* Information supplied
++++++++
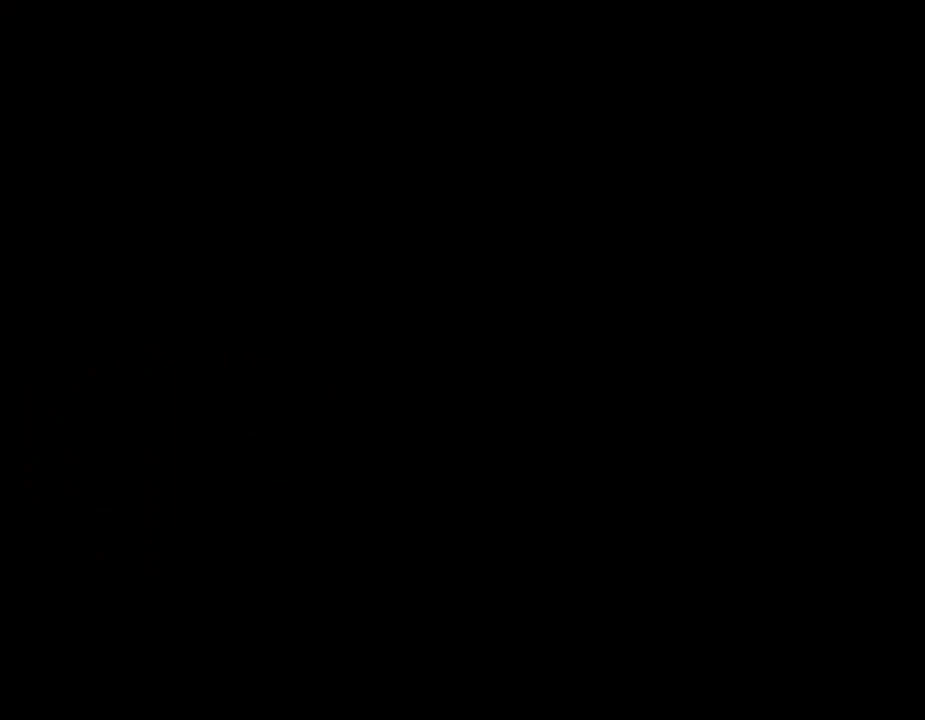
Gameplay with a controller (Xbox layout); each line is a JSON object with the inputs held at the frame after it. "events" lists button and stick changes between this image and that frame as [ms after this image, input, new state], when the widget could be followed in between. Not read: HOME L3 R3 START.
{"buttons": [], "left_stick": "center", "right_stick": "center", "events": []}
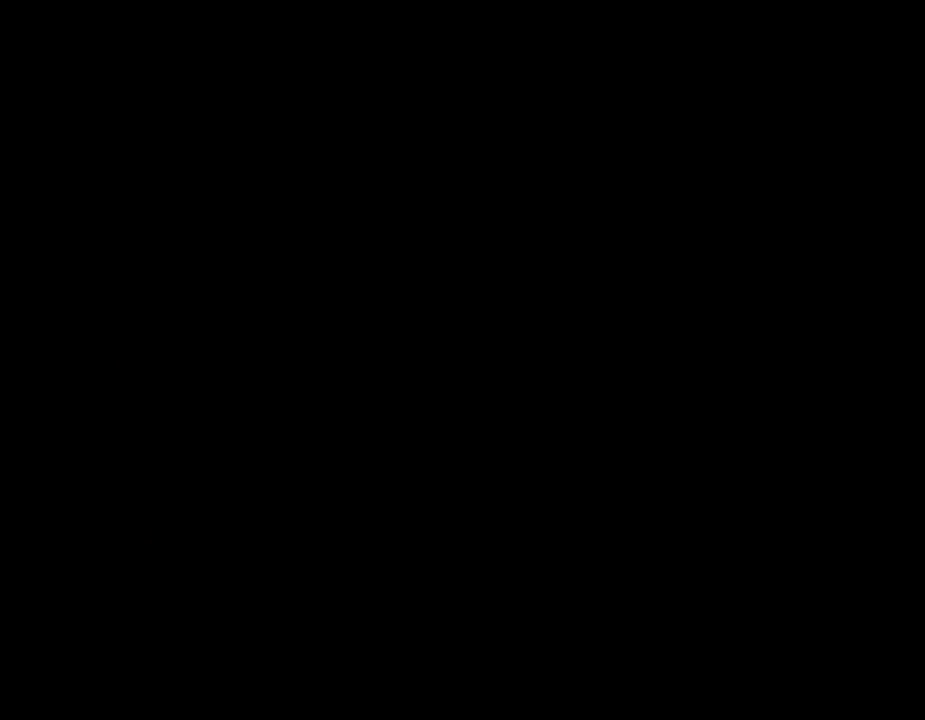
{"buttons": [], "left_stick": "center", "right_stick": "center", "events": []}
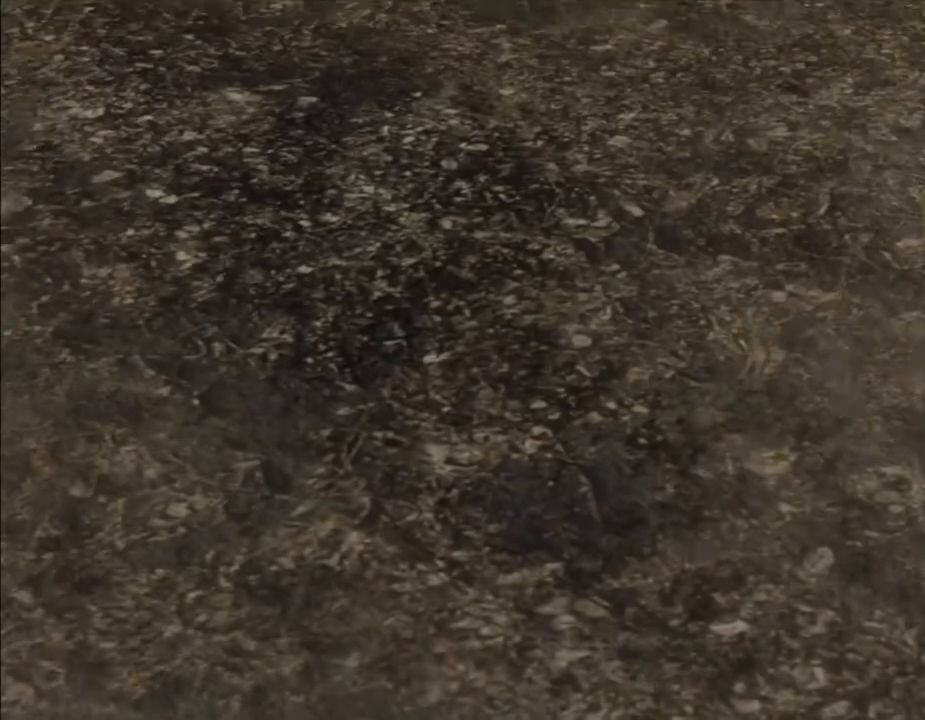
{"buttons": [], "left_stick": "center", "right_stick": "center", "events": []}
++++++++
When you copy the data, keep every line exact and drop the pictures.

Gameplay with a controller (Xbox layout); each line is a JSON object with the inputs held at the frame after it. "events" lists button and stick changes between this image and that frame as [ms after this image, input, new state], when the widget could be followed in between. Not read: HOME L3 R3 START.
{"buttons": [], "left_stick": "center", "right_stick": "center", "events": []}
{"buttons": [], "left_stick": "center", "right_stick": "center", "events": []}
{"buttons": [], "left_stick": "center", "right_stick": "center", "events": []}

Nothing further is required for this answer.